• U.S.

Radio: No Patterns, Please

2 minute read
TIME

TV is not only colorblind; its eye is astigmatic, twitchy and inclined to water. To TV, the most modish gown or the nattiest waistcoat can look like something that was spilled on the carpet. In self-defense, the televisers have been devising a fashion code of their own.

Since BBC is an old hand at television, London has become the Paris of TV fashions, and at least one of its graduates, Bea Lillie, has credited wardrobe know-how for her chic and youthful image on U.S. sets. But New York has picked up a few tricks, too, in recent months. Examples:

¶ For men’s formal evening wear, bright blue is preferred. Black and navy blue develop fuzzy edges.

¶ For women, pale blue is good: it comes out on the screen a charming off-white. Various shades of blue offer a fine range of greys. Bright purple turns into a steady, solid black.

¶ Horizontal stripes are not being worn at all this season: they hit the screen wriggling and writhing like worms. Intricate print dresses are not recommended: they have a way of getting “busy.”

¶ Jewelry and sequins blaze as distractingly as small klieg lights. Large hats block the best efforts of studio electricians. Patent leather shoes and satin dresses have a more unattractive glow than a shiny nose.

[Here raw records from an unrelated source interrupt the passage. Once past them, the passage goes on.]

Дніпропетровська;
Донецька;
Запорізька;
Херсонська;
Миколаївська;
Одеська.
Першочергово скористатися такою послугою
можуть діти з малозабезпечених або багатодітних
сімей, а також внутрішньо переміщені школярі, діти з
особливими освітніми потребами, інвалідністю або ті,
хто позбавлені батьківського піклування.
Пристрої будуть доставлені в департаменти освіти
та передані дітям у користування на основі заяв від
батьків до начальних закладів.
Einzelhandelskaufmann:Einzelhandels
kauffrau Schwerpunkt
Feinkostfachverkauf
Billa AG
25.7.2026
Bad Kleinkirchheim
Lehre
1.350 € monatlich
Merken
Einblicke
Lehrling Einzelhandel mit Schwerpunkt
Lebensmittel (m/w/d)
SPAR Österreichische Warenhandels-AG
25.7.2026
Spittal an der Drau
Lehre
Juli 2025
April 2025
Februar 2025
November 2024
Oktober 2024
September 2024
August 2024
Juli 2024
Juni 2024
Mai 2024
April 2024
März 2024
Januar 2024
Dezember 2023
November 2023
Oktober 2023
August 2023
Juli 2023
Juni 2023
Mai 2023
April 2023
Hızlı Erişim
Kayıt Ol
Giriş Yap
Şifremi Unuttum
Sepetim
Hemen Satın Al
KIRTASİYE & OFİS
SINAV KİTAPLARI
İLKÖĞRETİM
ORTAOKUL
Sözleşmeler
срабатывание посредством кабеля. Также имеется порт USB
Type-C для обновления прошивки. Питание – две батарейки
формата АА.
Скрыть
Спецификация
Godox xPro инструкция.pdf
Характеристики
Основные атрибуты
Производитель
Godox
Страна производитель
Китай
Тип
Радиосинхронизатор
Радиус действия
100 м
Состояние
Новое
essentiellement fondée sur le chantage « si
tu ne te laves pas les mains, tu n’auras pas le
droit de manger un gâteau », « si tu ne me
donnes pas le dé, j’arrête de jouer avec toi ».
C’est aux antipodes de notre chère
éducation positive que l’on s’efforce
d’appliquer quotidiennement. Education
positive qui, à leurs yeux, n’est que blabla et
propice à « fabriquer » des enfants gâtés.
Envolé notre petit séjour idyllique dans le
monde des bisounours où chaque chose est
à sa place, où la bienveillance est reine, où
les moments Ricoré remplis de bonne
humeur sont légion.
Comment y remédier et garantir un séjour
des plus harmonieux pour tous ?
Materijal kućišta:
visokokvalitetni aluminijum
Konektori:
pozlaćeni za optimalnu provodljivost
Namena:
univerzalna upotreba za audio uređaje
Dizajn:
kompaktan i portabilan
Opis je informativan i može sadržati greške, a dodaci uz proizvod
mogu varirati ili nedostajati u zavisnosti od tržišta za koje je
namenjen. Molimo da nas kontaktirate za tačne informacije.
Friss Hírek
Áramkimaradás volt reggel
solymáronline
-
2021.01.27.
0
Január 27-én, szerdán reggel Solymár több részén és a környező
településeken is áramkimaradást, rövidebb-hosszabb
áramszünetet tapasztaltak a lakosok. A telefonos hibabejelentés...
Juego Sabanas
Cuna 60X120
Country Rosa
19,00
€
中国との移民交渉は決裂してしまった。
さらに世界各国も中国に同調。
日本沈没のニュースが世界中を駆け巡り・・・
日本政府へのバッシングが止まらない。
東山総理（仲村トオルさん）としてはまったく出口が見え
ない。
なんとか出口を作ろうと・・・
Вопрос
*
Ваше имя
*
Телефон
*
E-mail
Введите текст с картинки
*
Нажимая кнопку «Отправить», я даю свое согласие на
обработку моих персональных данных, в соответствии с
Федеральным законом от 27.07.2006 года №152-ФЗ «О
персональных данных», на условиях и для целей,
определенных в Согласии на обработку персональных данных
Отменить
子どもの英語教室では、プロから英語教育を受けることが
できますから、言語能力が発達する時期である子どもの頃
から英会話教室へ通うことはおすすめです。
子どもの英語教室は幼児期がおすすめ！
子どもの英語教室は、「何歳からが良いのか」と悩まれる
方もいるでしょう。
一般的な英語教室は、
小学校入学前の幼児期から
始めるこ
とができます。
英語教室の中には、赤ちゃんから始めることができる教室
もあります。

¶ Men are urged to consider, for informal wear, the advantages of the heavily starched, detached collar*: it does not wilt under studio lights. Bright, patterned ties, like print frocks, are out—and for the same reason.

The best single rule for TV fashions is neutrality. The whole thing hits hardest at women who dote on some shades of red —and at TV engineers who would like to show the girls in orange-red bathing suits. In television’s strange alchemy, this shade simply disappears.

* Which the more advanced British prefer in beige, to avoid the glare of white.